[Dataset entries]
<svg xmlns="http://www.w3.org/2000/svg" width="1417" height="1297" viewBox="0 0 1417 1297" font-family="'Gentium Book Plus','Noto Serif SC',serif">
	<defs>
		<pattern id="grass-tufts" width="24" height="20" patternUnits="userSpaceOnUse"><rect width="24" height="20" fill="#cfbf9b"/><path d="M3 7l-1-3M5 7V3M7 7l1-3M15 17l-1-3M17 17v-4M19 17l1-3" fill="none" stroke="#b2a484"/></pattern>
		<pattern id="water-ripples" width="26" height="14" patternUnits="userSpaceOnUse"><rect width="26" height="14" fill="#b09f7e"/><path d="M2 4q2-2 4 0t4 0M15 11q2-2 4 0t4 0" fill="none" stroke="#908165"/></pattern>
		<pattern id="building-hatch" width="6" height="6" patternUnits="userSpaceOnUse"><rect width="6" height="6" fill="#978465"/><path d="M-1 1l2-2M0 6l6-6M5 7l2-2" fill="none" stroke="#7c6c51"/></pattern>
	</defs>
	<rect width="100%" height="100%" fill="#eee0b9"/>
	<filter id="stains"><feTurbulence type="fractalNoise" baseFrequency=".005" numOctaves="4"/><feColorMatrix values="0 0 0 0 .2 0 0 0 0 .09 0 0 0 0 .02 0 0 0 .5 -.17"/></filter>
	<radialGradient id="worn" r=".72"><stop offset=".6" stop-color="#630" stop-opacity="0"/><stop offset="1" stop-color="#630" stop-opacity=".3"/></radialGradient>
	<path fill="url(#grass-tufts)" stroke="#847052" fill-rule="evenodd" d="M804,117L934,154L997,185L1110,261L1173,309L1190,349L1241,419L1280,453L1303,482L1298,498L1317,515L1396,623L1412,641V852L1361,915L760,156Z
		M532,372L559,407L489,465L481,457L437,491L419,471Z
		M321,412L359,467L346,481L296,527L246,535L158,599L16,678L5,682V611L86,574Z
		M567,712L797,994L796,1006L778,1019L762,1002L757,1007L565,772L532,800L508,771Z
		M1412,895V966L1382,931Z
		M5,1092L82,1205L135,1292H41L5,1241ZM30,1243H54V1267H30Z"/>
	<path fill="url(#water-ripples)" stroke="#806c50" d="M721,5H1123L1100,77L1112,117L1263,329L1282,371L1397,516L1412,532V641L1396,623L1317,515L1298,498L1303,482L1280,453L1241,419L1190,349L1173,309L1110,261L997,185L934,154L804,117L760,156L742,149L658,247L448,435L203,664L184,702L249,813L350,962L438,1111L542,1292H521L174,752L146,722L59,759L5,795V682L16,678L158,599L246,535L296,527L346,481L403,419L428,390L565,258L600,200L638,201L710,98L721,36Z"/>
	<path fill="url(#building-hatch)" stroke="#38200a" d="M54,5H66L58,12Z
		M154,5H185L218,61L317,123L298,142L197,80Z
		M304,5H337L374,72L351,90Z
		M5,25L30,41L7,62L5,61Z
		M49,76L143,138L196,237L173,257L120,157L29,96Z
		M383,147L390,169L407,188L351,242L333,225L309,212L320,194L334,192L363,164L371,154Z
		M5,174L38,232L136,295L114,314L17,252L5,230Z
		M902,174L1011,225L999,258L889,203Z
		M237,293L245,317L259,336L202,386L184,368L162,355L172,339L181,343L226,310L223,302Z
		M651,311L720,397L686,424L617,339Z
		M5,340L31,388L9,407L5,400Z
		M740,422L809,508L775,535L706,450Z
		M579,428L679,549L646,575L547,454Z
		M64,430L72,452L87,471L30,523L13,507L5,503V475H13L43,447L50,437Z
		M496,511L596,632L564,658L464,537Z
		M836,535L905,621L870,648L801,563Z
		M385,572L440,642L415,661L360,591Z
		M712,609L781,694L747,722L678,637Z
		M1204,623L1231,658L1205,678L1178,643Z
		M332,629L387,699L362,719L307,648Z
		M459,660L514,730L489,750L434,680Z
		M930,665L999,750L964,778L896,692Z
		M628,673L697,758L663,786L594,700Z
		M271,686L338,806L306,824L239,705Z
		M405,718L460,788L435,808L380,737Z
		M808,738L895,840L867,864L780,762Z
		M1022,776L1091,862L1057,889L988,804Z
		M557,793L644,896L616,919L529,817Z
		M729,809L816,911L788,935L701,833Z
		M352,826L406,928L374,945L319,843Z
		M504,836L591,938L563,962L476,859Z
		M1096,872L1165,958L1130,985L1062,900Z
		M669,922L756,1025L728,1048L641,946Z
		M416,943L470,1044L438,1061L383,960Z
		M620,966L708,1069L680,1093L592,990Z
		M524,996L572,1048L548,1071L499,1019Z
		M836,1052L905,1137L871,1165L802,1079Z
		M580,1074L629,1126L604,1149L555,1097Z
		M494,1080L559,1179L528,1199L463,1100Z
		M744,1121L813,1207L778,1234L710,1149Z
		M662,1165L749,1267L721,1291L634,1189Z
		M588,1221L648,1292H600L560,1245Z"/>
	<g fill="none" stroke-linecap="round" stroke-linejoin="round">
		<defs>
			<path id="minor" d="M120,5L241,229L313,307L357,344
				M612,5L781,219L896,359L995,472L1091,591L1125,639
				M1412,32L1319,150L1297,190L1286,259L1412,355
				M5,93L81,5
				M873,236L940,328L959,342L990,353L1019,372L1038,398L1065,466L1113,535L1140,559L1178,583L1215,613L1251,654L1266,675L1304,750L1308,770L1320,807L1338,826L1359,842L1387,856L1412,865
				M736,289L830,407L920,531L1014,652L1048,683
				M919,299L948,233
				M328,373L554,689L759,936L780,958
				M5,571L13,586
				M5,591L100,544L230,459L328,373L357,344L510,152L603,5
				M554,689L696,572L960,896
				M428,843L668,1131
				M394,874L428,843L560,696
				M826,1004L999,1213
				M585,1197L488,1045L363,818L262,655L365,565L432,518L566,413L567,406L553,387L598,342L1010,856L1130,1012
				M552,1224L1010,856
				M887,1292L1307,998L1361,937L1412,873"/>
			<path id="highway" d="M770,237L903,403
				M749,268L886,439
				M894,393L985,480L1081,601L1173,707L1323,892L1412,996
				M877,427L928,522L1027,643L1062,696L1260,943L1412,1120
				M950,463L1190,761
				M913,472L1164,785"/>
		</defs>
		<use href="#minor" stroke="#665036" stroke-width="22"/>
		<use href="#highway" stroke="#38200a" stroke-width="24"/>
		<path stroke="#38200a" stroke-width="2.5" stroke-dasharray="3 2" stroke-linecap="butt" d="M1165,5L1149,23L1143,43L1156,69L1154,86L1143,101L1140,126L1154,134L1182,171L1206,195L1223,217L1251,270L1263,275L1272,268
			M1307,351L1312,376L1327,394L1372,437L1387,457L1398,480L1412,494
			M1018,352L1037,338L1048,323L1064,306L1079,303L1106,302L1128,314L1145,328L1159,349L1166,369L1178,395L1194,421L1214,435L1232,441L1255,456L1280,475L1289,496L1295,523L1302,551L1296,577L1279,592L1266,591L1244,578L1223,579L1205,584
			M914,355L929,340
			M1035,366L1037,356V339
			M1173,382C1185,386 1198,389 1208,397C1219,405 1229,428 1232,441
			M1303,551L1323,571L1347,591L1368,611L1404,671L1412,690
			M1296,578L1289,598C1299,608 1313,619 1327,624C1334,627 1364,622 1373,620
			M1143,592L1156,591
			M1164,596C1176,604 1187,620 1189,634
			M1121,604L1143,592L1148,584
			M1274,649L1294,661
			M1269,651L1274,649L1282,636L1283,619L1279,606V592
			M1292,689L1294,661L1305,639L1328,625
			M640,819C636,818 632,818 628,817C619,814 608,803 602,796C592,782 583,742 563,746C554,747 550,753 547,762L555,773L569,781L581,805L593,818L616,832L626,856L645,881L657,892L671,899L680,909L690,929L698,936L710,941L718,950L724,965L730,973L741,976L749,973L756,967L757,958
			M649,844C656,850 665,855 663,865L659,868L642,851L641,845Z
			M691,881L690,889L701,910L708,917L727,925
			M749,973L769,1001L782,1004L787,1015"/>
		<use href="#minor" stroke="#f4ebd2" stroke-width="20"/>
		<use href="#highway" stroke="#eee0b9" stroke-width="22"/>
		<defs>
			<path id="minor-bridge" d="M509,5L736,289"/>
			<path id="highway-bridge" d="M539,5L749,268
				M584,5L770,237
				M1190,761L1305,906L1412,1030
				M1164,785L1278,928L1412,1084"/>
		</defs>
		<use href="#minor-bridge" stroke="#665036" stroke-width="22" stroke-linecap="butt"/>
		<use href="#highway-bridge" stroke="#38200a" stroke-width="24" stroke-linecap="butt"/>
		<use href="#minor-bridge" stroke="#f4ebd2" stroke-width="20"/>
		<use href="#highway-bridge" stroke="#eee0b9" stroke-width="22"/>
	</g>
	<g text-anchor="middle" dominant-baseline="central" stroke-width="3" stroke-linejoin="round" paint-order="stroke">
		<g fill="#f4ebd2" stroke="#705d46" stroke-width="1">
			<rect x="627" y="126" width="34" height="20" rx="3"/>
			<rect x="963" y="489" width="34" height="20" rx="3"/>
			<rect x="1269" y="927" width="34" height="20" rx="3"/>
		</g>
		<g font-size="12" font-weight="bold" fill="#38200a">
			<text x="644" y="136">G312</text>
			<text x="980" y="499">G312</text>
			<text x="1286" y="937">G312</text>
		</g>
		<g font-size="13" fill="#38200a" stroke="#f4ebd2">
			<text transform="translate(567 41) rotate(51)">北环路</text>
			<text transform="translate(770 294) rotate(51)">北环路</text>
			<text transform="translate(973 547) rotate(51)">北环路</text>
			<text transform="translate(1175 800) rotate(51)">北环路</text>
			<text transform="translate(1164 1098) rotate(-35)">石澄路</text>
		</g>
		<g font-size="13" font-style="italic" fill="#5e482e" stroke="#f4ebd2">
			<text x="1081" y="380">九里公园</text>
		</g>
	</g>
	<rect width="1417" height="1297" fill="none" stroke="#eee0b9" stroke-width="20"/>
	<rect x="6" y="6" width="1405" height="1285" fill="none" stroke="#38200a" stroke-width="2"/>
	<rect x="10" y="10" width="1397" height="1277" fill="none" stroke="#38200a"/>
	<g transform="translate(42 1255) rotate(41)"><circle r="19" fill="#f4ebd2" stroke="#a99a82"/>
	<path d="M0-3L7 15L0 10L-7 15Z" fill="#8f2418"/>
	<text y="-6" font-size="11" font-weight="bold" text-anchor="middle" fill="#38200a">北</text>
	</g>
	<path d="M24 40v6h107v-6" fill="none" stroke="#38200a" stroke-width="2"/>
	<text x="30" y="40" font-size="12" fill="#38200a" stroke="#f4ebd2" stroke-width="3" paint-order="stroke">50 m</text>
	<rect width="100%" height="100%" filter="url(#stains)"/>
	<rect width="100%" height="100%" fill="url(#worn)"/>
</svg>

* _Problem description_
Return from the data every line that holds "middle".

* _The completed task_
	<g text-anchor="middle" dominant-baseline="central" stroke-width="3" stroke-linejoin="round" paint-order="stroke">
	<text y="-6" font-size="11" font-weight="bold" text-anchor="middle" fill="#38200a">北</text>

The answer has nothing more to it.